Later I found a potter wasp’s nest in the hotel. These wasps belong to the subfamily Eumeninae, and are parasitic. They catch larvae of beetles or spiders, paralyses them, and brings them to their mud nests. There they lay eggs inside the paralysed animal, so that their larvae can feed on them as they grow. I wonder what fraction of wasps have evolved such parasitic lifestyles.

Life in an overgrown garden

When you walk around a ruined medieval citadel you are likely to come across much more than humans. In the sporadically maintained garden of Mandu we came across many of the wonderful creatures we share the earth with. I wrote about some of the birds earlier, but I’d missed one. A peacock displayed its wonderful feathers to a peahen. The peahen looked up once and then sauntered away. I and The Family were the only others in the scene, and we paid him more attention than the object of his love. C’est la vie.
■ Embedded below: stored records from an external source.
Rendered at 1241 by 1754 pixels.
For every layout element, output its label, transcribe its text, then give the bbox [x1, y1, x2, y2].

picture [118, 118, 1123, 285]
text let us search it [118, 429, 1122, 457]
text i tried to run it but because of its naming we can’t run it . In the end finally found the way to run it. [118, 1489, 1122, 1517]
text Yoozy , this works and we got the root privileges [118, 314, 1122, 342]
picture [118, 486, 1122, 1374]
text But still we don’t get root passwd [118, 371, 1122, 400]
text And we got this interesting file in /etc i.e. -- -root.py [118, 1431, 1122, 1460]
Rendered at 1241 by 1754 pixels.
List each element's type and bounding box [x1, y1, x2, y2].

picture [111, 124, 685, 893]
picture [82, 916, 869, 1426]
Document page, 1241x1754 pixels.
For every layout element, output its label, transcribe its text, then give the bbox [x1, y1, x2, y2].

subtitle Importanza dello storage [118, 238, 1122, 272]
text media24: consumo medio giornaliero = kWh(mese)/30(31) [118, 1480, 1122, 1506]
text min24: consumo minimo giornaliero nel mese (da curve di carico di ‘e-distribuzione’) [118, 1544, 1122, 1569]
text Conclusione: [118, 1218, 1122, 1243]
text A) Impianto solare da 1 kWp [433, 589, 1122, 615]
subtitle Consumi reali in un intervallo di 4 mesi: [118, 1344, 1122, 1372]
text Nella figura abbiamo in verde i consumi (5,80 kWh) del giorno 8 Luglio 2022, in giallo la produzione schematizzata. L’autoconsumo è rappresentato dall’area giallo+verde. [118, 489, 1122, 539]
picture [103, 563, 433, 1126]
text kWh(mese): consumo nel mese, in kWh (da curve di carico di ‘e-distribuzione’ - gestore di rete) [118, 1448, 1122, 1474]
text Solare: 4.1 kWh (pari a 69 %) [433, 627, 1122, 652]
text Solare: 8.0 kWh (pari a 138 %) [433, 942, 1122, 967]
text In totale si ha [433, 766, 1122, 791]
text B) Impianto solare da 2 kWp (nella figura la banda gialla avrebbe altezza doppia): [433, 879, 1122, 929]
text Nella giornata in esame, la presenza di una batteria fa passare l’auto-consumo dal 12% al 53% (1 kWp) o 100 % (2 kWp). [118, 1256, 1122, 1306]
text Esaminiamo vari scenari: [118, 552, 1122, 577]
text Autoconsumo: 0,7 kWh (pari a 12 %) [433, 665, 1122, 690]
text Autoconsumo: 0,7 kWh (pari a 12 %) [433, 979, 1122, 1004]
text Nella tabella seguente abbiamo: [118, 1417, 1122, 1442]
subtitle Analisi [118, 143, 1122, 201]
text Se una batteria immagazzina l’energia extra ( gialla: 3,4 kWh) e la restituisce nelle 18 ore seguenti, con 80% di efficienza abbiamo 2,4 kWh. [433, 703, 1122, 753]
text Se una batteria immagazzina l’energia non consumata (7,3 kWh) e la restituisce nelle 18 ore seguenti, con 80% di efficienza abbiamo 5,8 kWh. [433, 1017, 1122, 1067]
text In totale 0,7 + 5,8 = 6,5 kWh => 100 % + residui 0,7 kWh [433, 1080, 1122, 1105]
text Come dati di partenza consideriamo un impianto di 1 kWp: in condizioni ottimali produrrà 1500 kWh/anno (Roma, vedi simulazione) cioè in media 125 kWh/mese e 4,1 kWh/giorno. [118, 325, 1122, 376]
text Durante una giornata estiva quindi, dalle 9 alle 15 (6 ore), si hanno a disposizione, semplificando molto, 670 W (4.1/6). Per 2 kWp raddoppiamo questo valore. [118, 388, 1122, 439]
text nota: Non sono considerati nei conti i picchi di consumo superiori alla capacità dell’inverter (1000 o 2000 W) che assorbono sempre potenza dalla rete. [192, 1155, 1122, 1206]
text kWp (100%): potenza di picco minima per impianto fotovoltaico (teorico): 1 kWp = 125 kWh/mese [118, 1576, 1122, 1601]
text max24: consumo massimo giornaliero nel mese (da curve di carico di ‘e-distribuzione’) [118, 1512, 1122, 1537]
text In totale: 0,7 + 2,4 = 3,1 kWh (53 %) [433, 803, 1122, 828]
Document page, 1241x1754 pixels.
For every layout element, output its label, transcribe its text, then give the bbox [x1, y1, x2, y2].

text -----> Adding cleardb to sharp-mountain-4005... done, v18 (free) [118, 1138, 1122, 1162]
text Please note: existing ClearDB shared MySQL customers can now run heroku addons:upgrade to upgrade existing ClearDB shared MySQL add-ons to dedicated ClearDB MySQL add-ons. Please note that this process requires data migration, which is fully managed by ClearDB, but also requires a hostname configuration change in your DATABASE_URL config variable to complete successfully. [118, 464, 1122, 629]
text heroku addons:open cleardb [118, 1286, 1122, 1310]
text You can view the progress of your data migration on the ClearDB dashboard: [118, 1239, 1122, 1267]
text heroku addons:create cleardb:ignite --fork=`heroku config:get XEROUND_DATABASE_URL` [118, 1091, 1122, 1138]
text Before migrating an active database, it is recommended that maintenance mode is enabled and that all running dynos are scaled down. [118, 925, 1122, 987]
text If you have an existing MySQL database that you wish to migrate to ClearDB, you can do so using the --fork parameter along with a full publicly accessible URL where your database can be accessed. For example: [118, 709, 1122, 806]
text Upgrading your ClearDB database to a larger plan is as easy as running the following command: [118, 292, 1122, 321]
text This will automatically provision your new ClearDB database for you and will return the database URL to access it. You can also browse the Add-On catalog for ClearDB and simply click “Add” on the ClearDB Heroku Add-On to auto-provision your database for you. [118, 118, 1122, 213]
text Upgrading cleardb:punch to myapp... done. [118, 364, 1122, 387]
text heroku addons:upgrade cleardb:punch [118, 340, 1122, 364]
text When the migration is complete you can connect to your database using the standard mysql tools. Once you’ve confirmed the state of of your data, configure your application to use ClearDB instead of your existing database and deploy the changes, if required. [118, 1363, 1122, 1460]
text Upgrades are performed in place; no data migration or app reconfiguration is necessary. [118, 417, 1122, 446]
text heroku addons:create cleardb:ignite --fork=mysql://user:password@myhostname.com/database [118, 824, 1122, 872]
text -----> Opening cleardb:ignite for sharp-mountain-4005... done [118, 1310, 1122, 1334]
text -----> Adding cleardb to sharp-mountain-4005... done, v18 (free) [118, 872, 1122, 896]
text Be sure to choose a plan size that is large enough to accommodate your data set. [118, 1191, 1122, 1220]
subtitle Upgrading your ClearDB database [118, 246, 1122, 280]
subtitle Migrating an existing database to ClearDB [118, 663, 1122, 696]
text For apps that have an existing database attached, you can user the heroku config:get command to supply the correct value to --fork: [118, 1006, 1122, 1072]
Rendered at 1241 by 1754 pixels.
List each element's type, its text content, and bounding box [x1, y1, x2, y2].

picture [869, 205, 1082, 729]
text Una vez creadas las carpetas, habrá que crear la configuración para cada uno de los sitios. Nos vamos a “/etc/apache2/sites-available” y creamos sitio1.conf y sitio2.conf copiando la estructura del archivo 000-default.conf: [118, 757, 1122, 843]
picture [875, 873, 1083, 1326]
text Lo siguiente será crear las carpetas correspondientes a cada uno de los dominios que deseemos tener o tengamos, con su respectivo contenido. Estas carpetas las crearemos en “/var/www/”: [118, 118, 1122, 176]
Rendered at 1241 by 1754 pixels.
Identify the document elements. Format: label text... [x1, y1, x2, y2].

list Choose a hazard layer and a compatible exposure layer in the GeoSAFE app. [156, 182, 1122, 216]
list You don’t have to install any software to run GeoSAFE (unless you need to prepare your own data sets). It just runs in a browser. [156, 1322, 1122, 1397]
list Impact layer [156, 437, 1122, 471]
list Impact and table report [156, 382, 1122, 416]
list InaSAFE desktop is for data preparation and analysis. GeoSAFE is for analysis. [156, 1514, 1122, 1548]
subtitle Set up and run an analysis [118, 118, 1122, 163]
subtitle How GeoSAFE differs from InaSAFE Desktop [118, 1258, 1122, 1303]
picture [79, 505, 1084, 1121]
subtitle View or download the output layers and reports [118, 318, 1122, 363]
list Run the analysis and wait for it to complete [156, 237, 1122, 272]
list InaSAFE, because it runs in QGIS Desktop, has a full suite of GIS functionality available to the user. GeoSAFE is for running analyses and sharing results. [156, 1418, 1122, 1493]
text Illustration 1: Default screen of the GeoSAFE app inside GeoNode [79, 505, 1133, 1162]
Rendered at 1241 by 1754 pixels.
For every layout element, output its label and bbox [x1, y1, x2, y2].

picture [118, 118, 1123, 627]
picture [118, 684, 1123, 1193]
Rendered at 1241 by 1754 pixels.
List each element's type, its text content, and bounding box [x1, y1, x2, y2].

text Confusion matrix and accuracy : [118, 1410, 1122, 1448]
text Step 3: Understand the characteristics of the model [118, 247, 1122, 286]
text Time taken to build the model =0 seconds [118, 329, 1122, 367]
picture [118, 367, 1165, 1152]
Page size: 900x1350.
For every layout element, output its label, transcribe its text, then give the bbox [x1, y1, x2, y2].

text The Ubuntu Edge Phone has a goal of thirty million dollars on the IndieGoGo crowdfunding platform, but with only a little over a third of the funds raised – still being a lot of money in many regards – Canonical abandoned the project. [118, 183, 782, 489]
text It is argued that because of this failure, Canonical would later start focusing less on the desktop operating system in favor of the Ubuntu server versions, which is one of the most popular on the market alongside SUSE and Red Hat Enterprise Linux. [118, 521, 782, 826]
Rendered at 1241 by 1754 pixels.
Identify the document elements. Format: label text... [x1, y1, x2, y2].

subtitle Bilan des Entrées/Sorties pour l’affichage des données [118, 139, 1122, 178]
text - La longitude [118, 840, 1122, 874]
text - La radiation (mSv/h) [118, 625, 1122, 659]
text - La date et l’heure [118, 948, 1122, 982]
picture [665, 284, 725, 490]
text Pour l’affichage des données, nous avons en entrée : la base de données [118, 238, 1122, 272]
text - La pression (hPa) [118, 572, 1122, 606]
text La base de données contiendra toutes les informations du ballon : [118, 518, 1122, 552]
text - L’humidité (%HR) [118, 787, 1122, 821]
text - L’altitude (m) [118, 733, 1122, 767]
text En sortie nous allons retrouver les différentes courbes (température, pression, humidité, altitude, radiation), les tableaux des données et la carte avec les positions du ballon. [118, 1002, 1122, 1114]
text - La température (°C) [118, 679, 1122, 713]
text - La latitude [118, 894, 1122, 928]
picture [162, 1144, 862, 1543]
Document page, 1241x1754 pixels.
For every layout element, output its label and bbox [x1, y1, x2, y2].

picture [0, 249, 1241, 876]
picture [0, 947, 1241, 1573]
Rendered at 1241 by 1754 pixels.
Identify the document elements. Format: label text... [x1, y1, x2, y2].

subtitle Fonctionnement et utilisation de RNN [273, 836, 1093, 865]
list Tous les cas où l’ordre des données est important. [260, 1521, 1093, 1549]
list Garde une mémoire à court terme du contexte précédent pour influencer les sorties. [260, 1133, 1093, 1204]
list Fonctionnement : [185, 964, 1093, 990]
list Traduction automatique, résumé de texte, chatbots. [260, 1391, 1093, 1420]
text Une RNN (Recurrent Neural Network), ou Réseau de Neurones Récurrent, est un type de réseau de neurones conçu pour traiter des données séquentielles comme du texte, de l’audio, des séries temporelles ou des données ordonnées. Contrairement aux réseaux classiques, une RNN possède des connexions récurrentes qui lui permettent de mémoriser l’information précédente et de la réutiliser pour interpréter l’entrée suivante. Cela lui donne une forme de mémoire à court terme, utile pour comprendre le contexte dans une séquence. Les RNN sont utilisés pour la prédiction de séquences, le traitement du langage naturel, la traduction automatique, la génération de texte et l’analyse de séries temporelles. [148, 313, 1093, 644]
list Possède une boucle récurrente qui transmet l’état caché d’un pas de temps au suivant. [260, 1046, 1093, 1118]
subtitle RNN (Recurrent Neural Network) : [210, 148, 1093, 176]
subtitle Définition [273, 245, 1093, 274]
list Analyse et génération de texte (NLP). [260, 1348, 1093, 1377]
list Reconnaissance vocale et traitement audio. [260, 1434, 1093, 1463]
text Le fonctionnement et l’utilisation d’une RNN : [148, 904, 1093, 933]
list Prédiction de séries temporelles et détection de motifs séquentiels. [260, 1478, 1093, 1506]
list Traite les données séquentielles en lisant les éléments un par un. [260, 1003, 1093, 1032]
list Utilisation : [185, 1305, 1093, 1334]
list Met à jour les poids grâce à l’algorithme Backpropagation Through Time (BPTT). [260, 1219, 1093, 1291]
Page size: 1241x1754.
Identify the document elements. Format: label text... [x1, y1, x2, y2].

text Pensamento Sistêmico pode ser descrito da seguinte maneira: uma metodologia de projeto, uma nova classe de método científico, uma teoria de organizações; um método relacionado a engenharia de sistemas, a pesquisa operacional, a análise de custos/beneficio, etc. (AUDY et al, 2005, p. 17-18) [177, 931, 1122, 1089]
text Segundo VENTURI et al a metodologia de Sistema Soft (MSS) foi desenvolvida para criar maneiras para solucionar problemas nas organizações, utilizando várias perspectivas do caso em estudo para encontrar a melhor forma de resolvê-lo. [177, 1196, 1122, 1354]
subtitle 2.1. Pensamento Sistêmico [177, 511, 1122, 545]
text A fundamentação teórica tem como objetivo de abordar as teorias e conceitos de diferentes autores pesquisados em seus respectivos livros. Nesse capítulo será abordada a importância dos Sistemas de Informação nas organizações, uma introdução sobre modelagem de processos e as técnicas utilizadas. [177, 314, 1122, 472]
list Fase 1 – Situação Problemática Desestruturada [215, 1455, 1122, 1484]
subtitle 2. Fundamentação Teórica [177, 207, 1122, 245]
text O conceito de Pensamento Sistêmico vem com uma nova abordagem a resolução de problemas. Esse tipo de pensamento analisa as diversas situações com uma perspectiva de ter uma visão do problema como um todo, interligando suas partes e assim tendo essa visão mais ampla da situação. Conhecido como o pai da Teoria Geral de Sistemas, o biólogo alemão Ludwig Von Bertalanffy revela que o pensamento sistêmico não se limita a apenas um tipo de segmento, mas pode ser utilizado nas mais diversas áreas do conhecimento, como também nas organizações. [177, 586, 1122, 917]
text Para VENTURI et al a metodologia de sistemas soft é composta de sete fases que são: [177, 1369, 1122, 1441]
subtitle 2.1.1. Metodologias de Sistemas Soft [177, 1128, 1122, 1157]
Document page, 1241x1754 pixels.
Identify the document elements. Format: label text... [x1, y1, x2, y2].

Where there are plants and birds, there will also be the creatures which link these into a web of ecology: the insects. The most noticeable were the butterflies: the common emigrant, the common crow, the common tiger and the common lime (in the photos above). There were many moths too, but I’ve said before how bad I’m at identifying moths. I won’t even try now.

The little pools of water had some water lilies. I stood and admired a small pool with these pink lilies. I saw some motion there, and looked closer to find a bee exploring the flower. What an industrious fellow, I thought to myself.

Another pool had lotus. No bees here. I took some photos and was about to walk away, when I noticed this jumping spider in one of the blooms. These predators often hide inside flowers, waiting for an unwary insect to come in search of dinner, only to become someone else’s dinner instead.

I’m always happy to find creatures like this grasshopper. I don’t see them very often, but there must be many of them around. I guess I’ll just have to make a trip with an entomologist to figure out what tricks I’m missing. I suspect the main trick is to look closely. There’s life everywhere you look, unless people have been spraying insecticide.